Pero la peor condena era que, en este tiempo de penitencia, luciera el sol, que hubiera aparecido la primavera, que cantaran los pajarillos y que estuvieran revolucionadas las calenturas de los adolescentes.

Único consuelo: por una extraordinaria combinación de circunstancias (en la que seguramente pesaba el interés de los exhibidores), los tres días que iban de Viernes Santo al momento de la resurrección del Señor se reducían, a efectos de los estrenos, a escasamente 24 horas: las salas se abrían poco después de las tres de la tarde de lo que conocemos como Sábado de Gloria. Me costó mucho trabajo encajar tres días en uno pero no iba a ser yo quien se resistiera a la evidencia de los imperativos comerciales.

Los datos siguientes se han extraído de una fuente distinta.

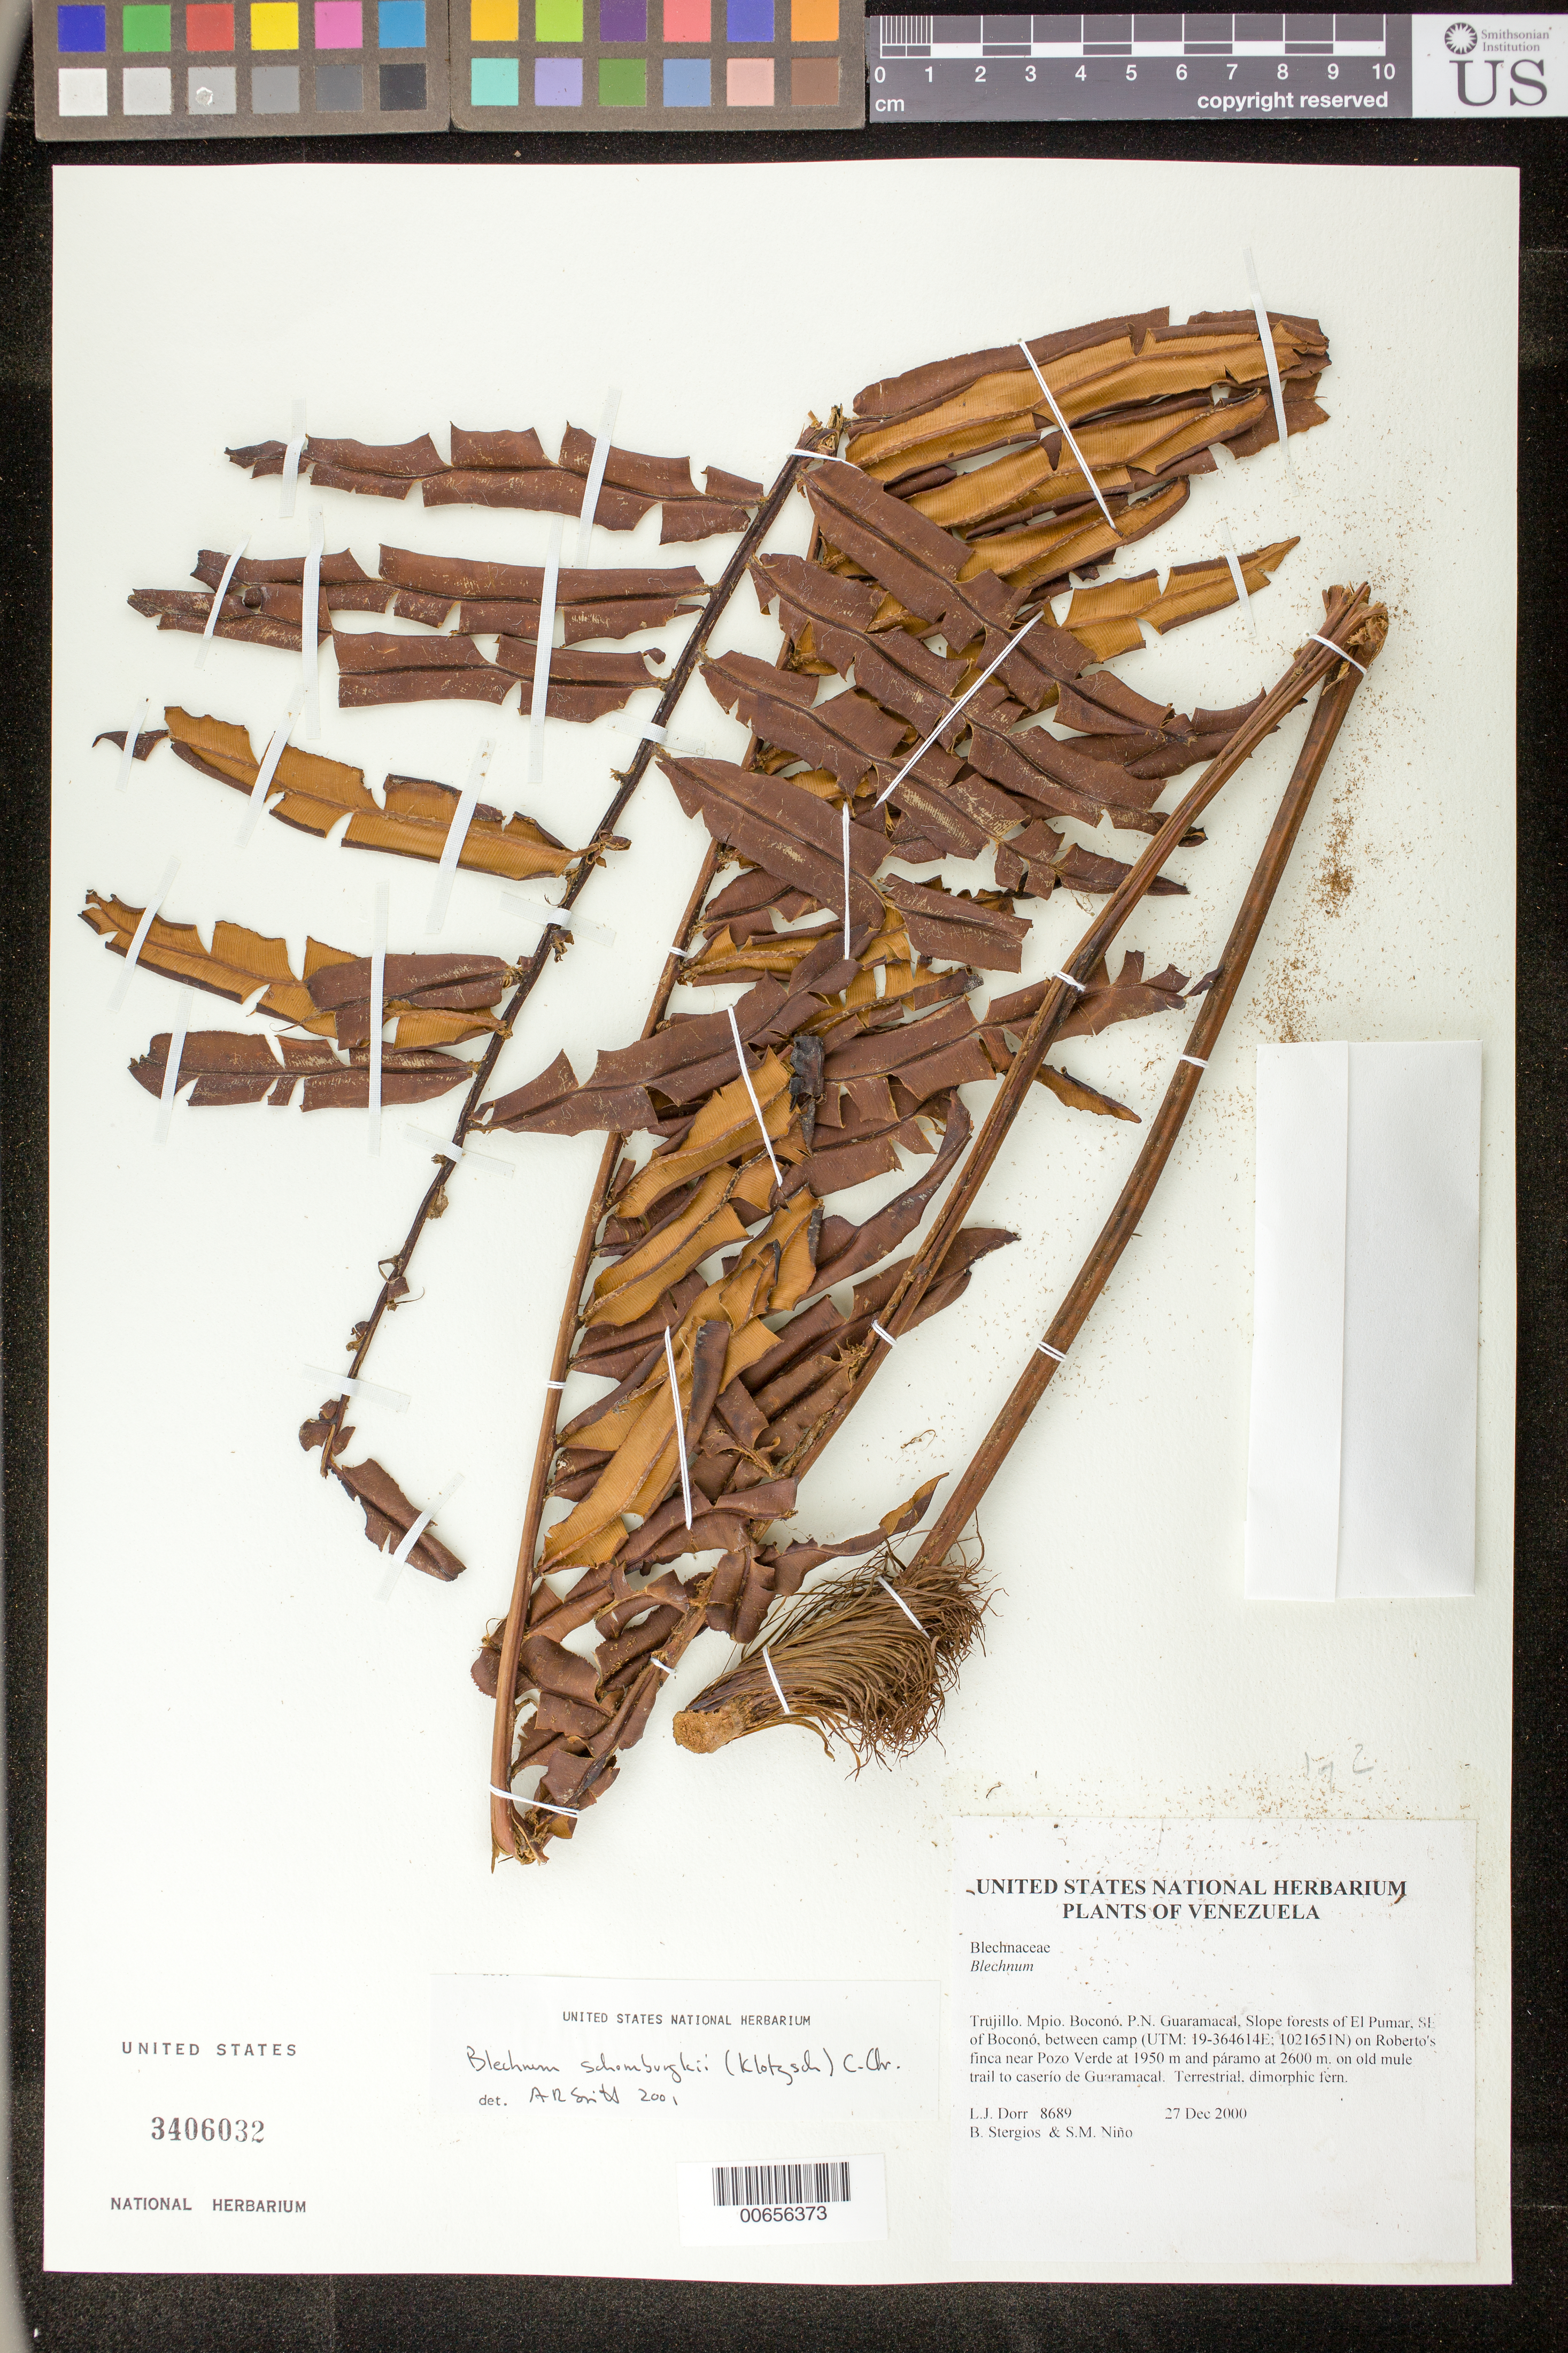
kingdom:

De un día para otro, gracias al capitalismo, se pasaba de las películas de romanos en blanco y negro a las del Oeste en tecnicolor.

La evolución fue lenta: de la piedad a las vacaciones tuvo que trascurrir el tiempo de una generación. Muy despacito, la gente fue acostumbrándose al tiempo libre, a la idea de que la semana de la religión se transformara en una semana de ocio. Fueron los colegios quienes enviaron a sus alumnos a siete días de descanso. Al principio, como en España aún no se esquiaba, los chicos se quedaban en sus ciudades y así podían cumplir con unos ritos religiosos progresivamente más laxos. Las siete estaciones en siete templos distintos, la lectura interminable de la Pasión según los Evangelios, los rosarios cotidianos y las torrijas fueron cediendo ante el empuje de las excursiones, los ligues clandestinos y, pronto, la nieve. Y las operaciones salida.

Una ventaja: la práctica religiosa ha quedado para los convencidos, para los católicos genuinos, para aquellos a quienes seduce la piedad. Está bien. Solo así se comprende que el tiempo haya limado muchas de las supersticiones basadas en el folclore y en la tradición popular. Porque las procesiones de Semana Santa, los pasos de dramáticas figuras en sufrimiento, las saetas desgarradas, tienen mucho de superstición y de idolatría, desde luego, pero también mucho de sentimiento popular profundo.

Para los demás mortales, la Semana Santa es una semana de descanso, de playa, de nieve, de viajes. Los ritos religiosos son ya lo menos importante. En Viernes Santo, los restaurantes están llenos y se baila en los locales nocturnos. Es lo que tiene el progreso de la civilización hedonista. En algún momento se le ocurrirá a alguien que entienda de calendarios en la Iglesia de Roma que acaso sería conveniente que la Semana Santa cayera siempre en la misma fecha, como la Navidad, evitando así confusiones innecesarias. Esa sí que sería una conquista del pueblo. Eso y que celebran la festividad en España los católicos, los agnósticos (y los ateos), los protestantes, los judíos y los musulmanes.